YOUR ASSIGNMENT
Pick out and copy every line of the rows below that contains the word "dark".

AVAILABLE DATA
□ □ □ □
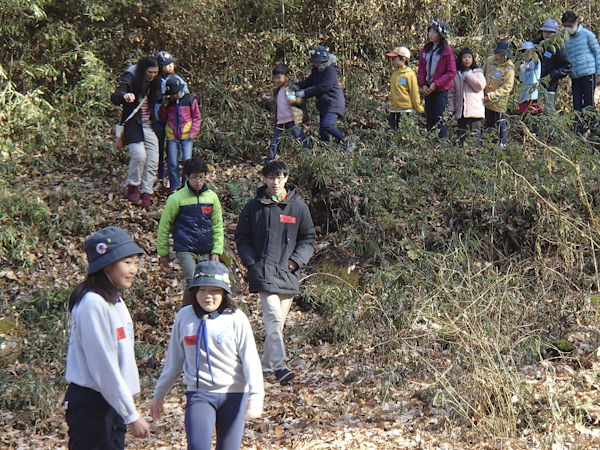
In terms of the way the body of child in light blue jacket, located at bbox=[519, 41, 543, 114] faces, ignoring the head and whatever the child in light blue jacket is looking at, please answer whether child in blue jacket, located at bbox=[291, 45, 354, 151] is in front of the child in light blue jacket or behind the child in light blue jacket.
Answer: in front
□ □ □ □
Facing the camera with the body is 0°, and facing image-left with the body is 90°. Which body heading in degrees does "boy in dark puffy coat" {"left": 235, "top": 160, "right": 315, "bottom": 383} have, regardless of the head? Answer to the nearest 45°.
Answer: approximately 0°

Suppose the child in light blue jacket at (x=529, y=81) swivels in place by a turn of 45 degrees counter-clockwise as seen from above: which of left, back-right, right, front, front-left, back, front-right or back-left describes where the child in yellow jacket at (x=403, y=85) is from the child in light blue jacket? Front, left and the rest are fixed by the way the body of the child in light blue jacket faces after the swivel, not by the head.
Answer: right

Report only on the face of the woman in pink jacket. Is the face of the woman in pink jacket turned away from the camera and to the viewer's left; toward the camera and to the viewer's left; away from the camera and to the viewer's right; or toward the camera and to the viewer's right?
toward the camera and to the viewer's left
□ □ □ □
TASK RESPONSE
Facing the camera with the body is 0°, and facing image-left with the body is 90°. Which body heading in degrees does "boy in dark puffy coat" {"left": 235, "top": 160, "right": 315, "bottom": 383} have, regardless of the head? Answer to the nearest 45°.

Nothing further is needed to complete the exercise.